Task description>
Please give an exact copy of every line from the one holding "International (Asia) Ltd" through the final line of the records below.

Dataset excerpts>

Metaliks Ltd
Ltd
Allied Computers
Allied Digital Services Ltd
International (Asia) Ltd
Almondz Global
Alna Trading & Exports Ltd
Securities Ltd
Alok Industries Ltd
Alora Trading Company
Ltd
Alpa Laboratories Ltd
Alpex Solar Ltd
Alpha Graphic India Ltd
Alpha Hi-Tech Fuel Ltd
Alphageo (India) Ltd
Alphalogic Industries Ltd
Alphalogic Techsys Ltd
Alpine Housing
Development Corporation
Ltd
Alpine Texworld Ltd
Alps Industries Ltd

Exercise result>
International (Asia) Ltd
Almondz Global
Alna Trading & Exports Ltd
Securities Ltd
Alok Industries Ltd
Alora Trading Company
Ltd
Alpa Laboratories Ltd
Alpex Solar Ltd
Alpha Graphic India Ltd
Alpha Hi-Tech Fuel Ltd
Alphageo (India) Ltd
Alphalogic Industries Ltd
Alphalogic Techsys Ltd
Alpine Housing
Development Corporation
Ltd
Alpine Texworld Ltd
Alps Industries Ltd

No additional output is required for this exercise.